Thursday, April 21, 2011

The Not-So-Final 'Final Judgment'

Craig Carter has a helpful post on what he thinks is the real problem of universalism. He writes:
I propose the thesis that the main theological problem with popular ideas of universalism is that they ultimately make our relationship to Christ something less than the most important issue we face in life...Is living a comparatively good life - for your day and age and society - and maybe a bit of moral heroism sprinkled in here and there enough for salvation? What happened to Rom. 1-3? What happened to "All have sinned and come short of the glory of God?" (Romans 3:23) Why did Jesus bother to come and die anyway? 
Usually, when this problem becomes apparent to would-be universalists who don't want to lose their Evangelical audiences completely, the next step is to begin speculating on the possibility of hell being eventually emptied by the love of God drawing everyone to Himself. 
What this does is to make life basically unserious: "Eat, drink and be merry for tomorrow we don't exactly die, we just move on to a stage in which it will make a lot more sense to be religious than it does in this life."  
What universalism does for this life is a big problem but I think it is not the big problem. The big problem is what it does to the final judgment. So for example here is the document Mars Hill released to defend Rob Bell. They write:
What does Love Wins say about judgment?
In the book, it is stated that we experience judgment now for choices we make and there will be the final judgment to come. God cannot tolerate sin and injustice and will judge acts of injustice decisively. Rob addresses God’s judgment in Love Wins several times [See pages 37-39, 49-50, 89-90.] In Love Wins judgment is also viewed as self-induced. When we continue to reject the way of Jesus we choose hell, bringing judgment on ourselves. [underline mine]

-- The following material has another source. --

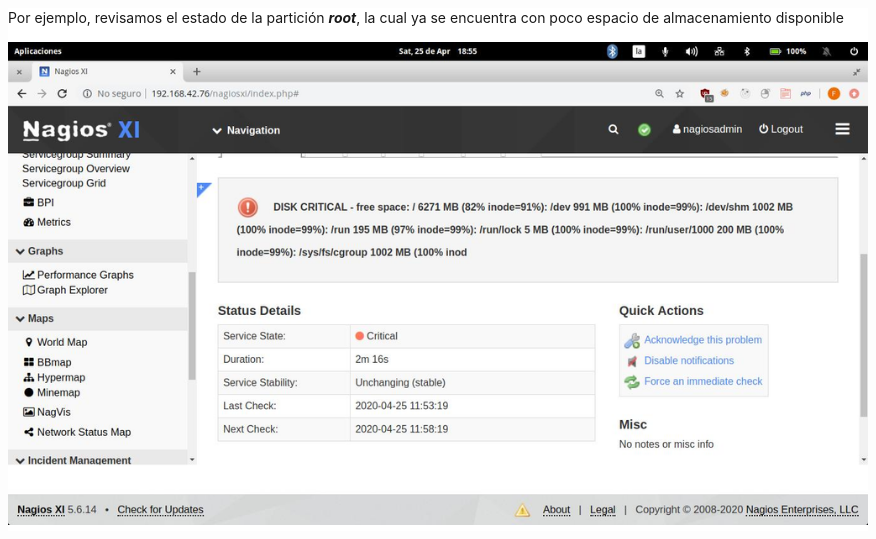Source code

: Por ejemplo, revisamos el estado de la partición _**root**_, la cual ya se encuentra con poco espacio de almacenamiento disponible

![nagios-almacena](./images/nagios-disk.jpeg)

But a paragraph earlier they wrote:
What does Love Wins say about heaven and hell? 
Love Wins recognizes heaven and hell to be realities all around us. We see hell everyday through the atrocities of war, famine, human trafficking, broken relationships, and abuse. We also see heaven all around us through acts of love, kindness, and compassion.
There is also the reality of heaven and hell in the future. Our ultimate future hope is a restored creation under Christ where God will dwell with us forever on a restored heaven and earth [Rev 21-22]. There are many who accept the invitation of the life of heaven and many who reject the invitation. Those who reject the invitation experience a purifying “fire” of judgment in hell, yet there is hope. We live in the hope that the redemptive work of Christ is beyond what we can ask or imagine. Love Wins helps us have a biblical imagination that leaves room for the hope of the redemption of all while recognizing humanities free will to continue to reject God.

So, we have final judgment but it really isn't all that final. Rob Bell tells us that because heaven has no gates people can come in from hell when they want. Gregory MacDonald writes, "The universalist would see the lake of fire as deserved and terrible but as educative, being aimed at producing a realization of one's sins and thus repentance" (The Evangelical Universalist, p.121). Thomas Talbott writes, "On the other hand, for those who refuse to step into his ordained system of repentance, forgiveness, and personal sacrifice, he [God] has an alternative strategy: In their estrangement from God, they will experience his love as a consuming fire; that is, as wrath, as punishment, and, in the the end, as a means of correction. So in that sense, they will literally pay for their sin; and God will never--not in this age and not in the age to come--forgive (or set aside) the final payment they owe, which is voluntarily to step inside the ordained system of repentance, forgiveness, and personal sacrifice" (The Inescapable Love of God, p.106). But in this scheme even after the final judgment when the person finally chooses he's done "kicking against the goads" as it were, well then out you come.

It is ultimately man who has control over the final verdict. Sure God may give the verdict, but when we say "uncle"--ok then, you're done. The final verdict is not a verdict but an educational experience. While this of course makes this life somewhat trite more than that it demeans the character of what God does in judging in order to set the universe right and establish his universal reign. Instead of letting God be God, man will always get the last say on his terms and when he wants. 

I think the pernicious problem with universalism is that the "Last Judgment" is not really all that final and last. God can, in this scheme, change and redo the judgment whenever he wants. When man decides he's done God will change the verdict and welcome someone back into heaven. It will hardly do to say that the verdict is final with an included condition because meeting the proviso still nulls the actual verdict of "guilty."

So if the judgment isn't really all that final then the resurrection doesn't then really furnish proof that he's fixed a day in which he will judge the world (Acts 17:30-31). I mean he may judge the world on a particular day--but hey, if you want to come along sometime after that and do something for reversing the verdict so be it. In the end the day may be a day, but it isn't all that fixed. Eschatology may be inaugurated but never really gets all that consummated since whenever you want the final verdict reversed just let God know. Then it makes a mockery of the notion that God will be 'justified his his words and prevail when he judges' (Romans 3:5).

While I agree with Craig Carter that universalism makes this life trite as the "day of salvation" that is "now", (and this is no small problem), I think the greater problem is how it universalism robs God of his glory in the final judgement. Just my thought.